Could be parallelized across multiple engineers — GitOps + Federation + Vault DR are independent.
| Risk | Likelihood | Impact | Mitigation |
|---|---|---|---|
| Cross-account auth design takes longer than estimated | Medium | Medium | Ship same-account drill mode first (Phase 11a); design + build cross-account as separate slice |
| Vault DR cryptographic review fails | Low-Medium | High | Pair with security team before implementation; design review first |
| GitOps apply path conflicts with manual operator changes | Medium | Medium | Refuse-on-conflict semantics by default; document operator workflow + add detection |
| Federation handshake state machine interleaves with revocation | Medium | Low | Lock proposals during acceptance via DB row lock; idempotent transitions already in model |
| Frontend coverage is thin (audit-flagged) | High | Low | Ship backend + MCP first; frontend is operator-visible polish that can lag |
| Drift sensor produces noisy alerts | Medium | Low | Tune thresholds; allow operator to suppress drift on specific resources via metadata |
Trading::AuditLog is the wrong audit target for security events |
Medium | Medium | If true, create Security::AuditLog table first; fork the audit work as a small precursor migration |
- Frontend test coverage expansion (audit-flagged in Phase 1; 6 tests for 175 components).
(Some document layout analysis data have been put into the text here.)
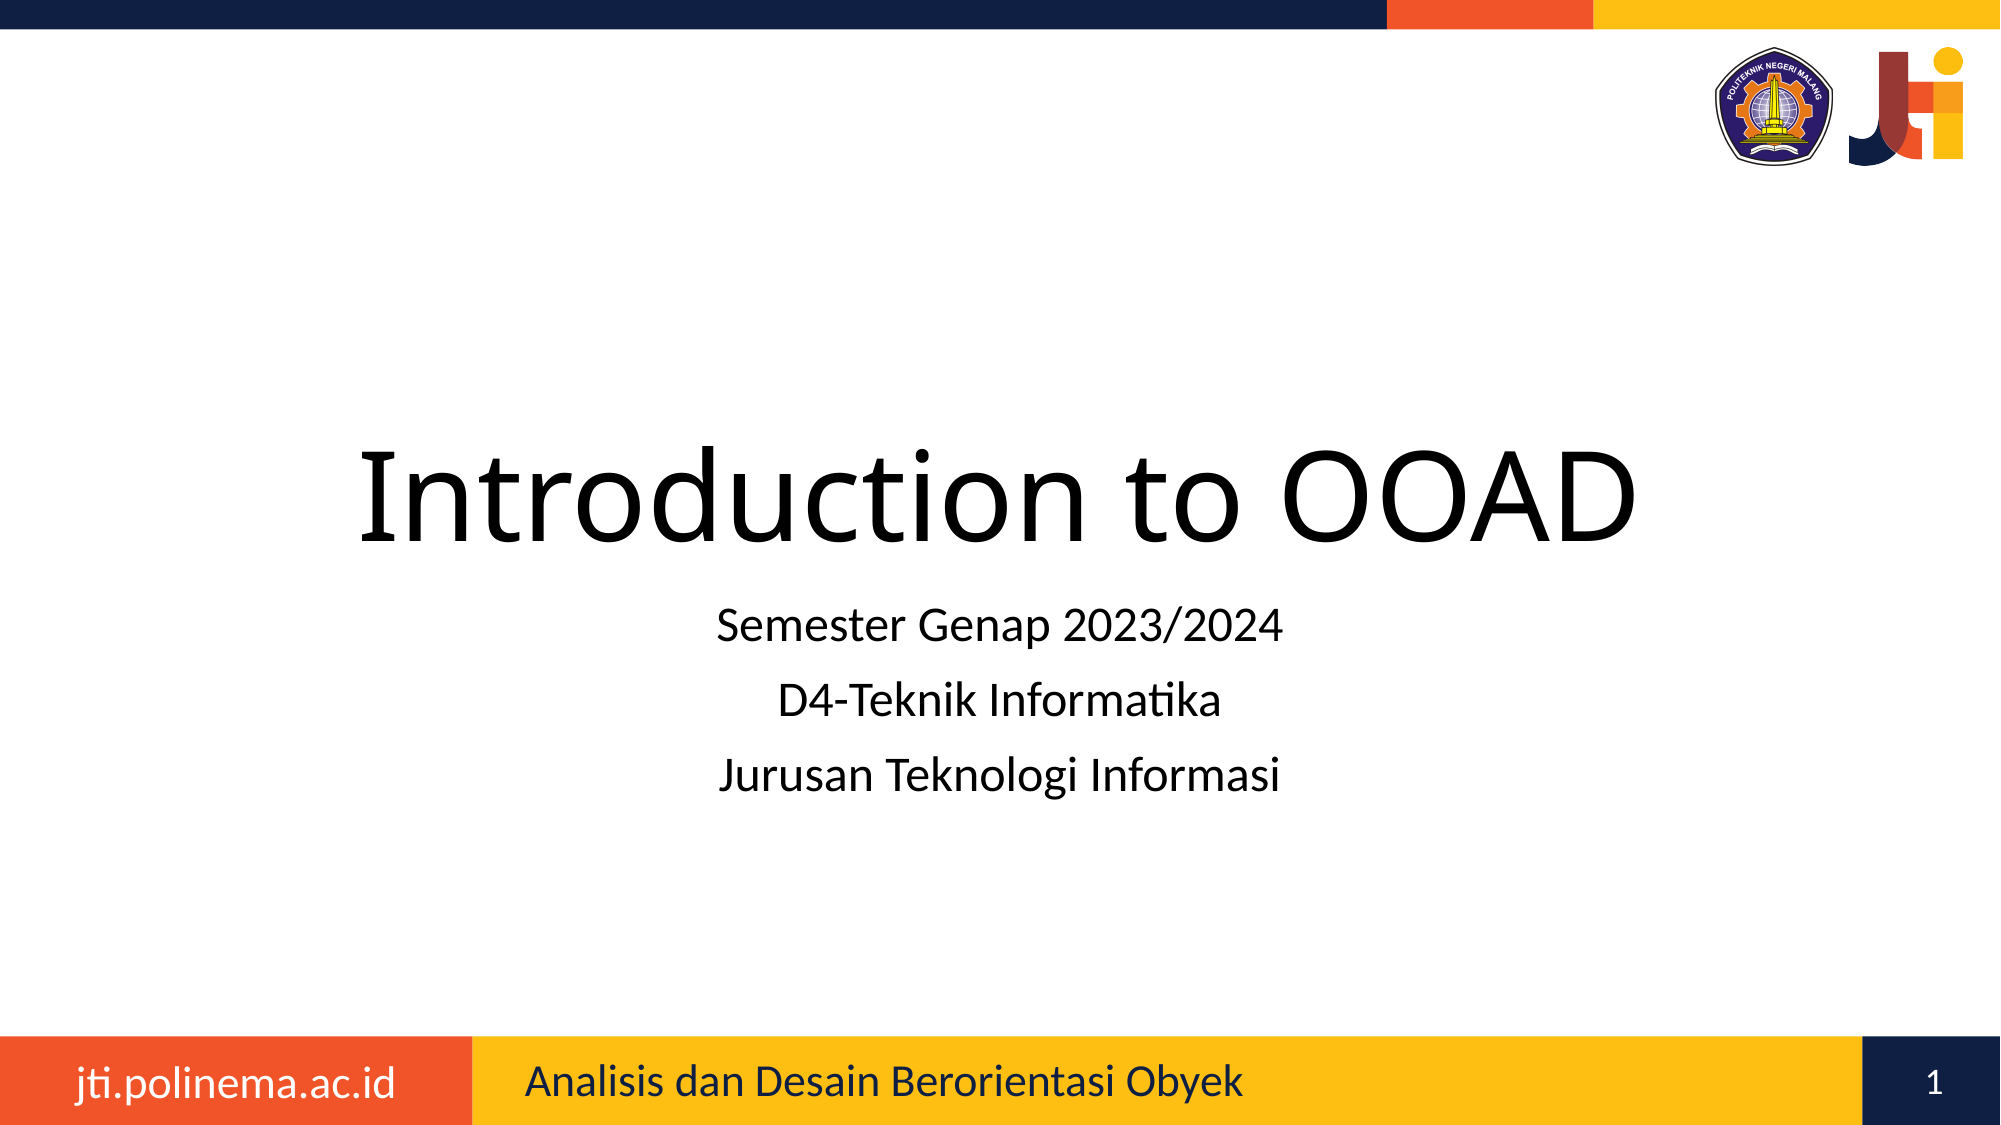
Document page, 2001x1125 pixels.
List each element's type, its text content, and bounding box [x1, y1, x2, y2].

title Introduction to OOAD [249, 184, 1750, 576]
slide_number 1 [1888, 1049, 1980, 1110]
subtitle Semester Genap 2023/2024 D4-Teknik Informatika Jurusan Teknologi Informasi [249, 590, 1750, 863]
picture [1715, 47, 1833, 166]
list Analisis dan Desain Berorientasi Obyek [509, 1049, 1821, 1110]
Separate slice of work.
- Real-hardware verification of initramfs (per
project_smoke_test_statememory; blocked on hardware). - Slice 12+ (post-federation). Out of scope.
- Auto-regenerated MCP_API_REFERENCE.md via Rake task. Mentioned in plan-1 as future work; remains future.
- Drift detection across non-fleet resources (e.g., billing config in git). Out of scope.
| Feature | Verification commands |
|---|---|
| GitOps Phase 6a | bundle exec rspec spec/services/ai/tools/system_fleet_tool_spec.rb -e gitops; smoke test seed run; platform.system_gitops_register_repository end-to-end via MCP |
| GitOps Phase 6b | Apply service spec coverage; integration test from "git commit → reconciler tick → proposal opened → operator approves → ApplyService runs → DB state matches desired" |
| GitOps Phase 6c | Drift sensor unit + integration; UI Cypress / Jest tests; smoke_test_gitops_reconciler.rb runs to completion |
| Federation Phase 11a | Drill mode: propose → accept → verify peer status=accepted with signed_at populated |
| Federation Phase 11b | Token round-trip: propose with token → operator copies → accept with token → verifies hash; replay attack rejected |
| Federation Phase 11c | Cross-CA: peer in Account A presents cert to Account B; mTLS handshake succeeds via cross-signed chain |
| Vault DR Phases 1-3 | Run on a test Vault: bump pepper → walk N accounts → verify all accounts decrypt cleanly post-rotation; audit log shows every step |
| Vault DR Phase 4 | External security review documented sign-off |
When a feature ships:
-
Update
project_system_mcp_gaps:- Mark each formerly-gated action as ✅ shipped
- Update progress section
- Move from "Remaining 6 (gated)" to shipped list
-
Reinforce relevant learnings:
platform.reinforce_learningon the GitOps / Federation / Vault learnings if usedplatform.create_learningfor any non-obvious finding from implementation (e.g., "Vault transitmin_decryption_versionmust be set BEFORE rotating to avoid breaking decryption of in-flight blobs")
-
Update
project_credential_patternmemory after Vault DR — it currently mentions CredentialRestorationService as a future capability; flip to shipped. -
Update
project_sdwan_routing_statememory after Federation — it currently calls slice 11 "in sweep"; flip to shipped or update to next slice.
- Start with the smallest slice that unblocks something visible. Phase 6a + 11a + Vault DR-1 ship together in ~5 days and close the operator-UX gap on three runbooks.
- Defer gnarly design until after the easy wins. Cross-account auth + cryptographic review are real engineering investments; deferring them to phase 2+ of each feature keeps momentum visible.
- Specs first. Per the gap-remediation pattern that consistently surfaced latent bugs (Worker#revoke! undefined; version_string vs version_number; CVE regex; Status enum mismatches): write specs against the actual schema before writing code. Specs are the cheapest form of source-of-truth verification.
- Cryptographic safety is non-negotiable. Vault DR Phase 4 (security review) is the critical path. No partial implementations that could mislead operators about key state.